Karl Fleming, a great and brave reporter during the civil rights movement in the 1960s who died recently at age 84, had many ties to North Carolina.
Fleming was born in 1927 in Virginia but lived in an orphanage in Raleigh from ages 8 to 17, according to a fine obitary by the Los Angeles Times' Elaine Woo. He joined the Navy just as World War II was ending, then attended Appalachian State University for two years. He worked at newspapers in Wilson, Durham and Asheville, and eventually became Newsweek's Atlanta correspondent in 1961.
Fleming covered all the biggest civil rights stories in the South in the 1960s, often under difficult conditions. He reported on the Birmingham church bombing in 1963; the assassination of the NAACP's Medgar Evers in Jackon, Miss., in 1963; and the disappearance in Philadelphia, Miss., in 1964 of three civil rights workers. "Karl was one of these reporters who would go anywhere, any time, no matter what the danger, if the story was good enough," said Gene Roberts, a North Carolinian and former editor of The Philadelphia Inquirer.

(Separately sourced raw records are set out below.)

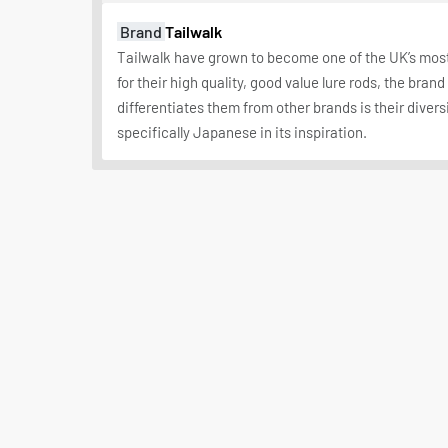
Brand
Tailwalk
Tailwalk have grown to become one of the UK’s mo
for their high quality, good value lure rods, the bran
differentiates them from other brands is their diversi
specifically Japanese in its inspiration.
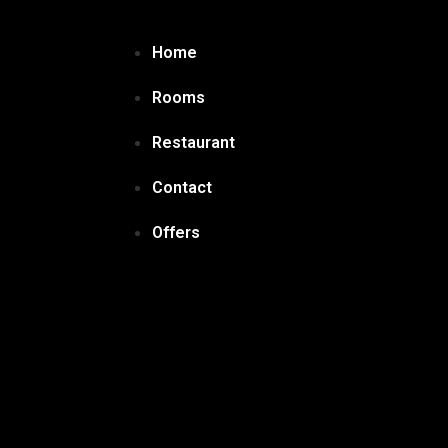
Home
Rooms
Restaurant
Contact
Offers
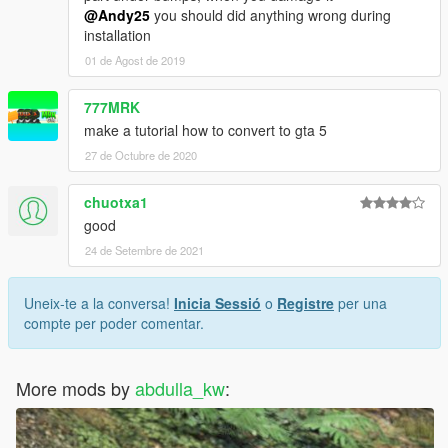
@Andy25
you should did anything wrong during
installation
01 de Agost de 2019
777MRK
make a tutorial how to convert to gta 5
27 de Octubre de 2020
chuotxa1
good
24 de Setembre de 2021
Uneix-te a la conversa!
Inicia Sessió
o
Registre
per una
compte per poder comentar.
More mods by
abdulla_kw
:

Fleming and Claude Sitton of The New York Times, who later became editor of The News & Observer, did brilliant work from the South in the 1960s and sometimes joined forces. Elaine Woo wrote: "Since one wrote for a daily paper and the other for a weekly newsmagazine, they did not consider themselves competitors and found it useful and safer to work together. They developed some methods to protect themselves, including obscuring their stock-in-trade — their reporter's notebooks — by cutting them down to fit in their pockets.
"That trick did not help in Philadelphia, Miss., where they were the first reporters on the scene of the three civil rights workers' disappearance. The sheriff told Fleming he was a traitor to 'our precious Southern way of life' and ordered him and Sitton to leave town. A pack of white toughs pursued them, and back at their motel men with shotguns invited them to 'take a ride with us out in the country.' Fleming and Sitton quickly packed their bags but returned later to continue reporting the story."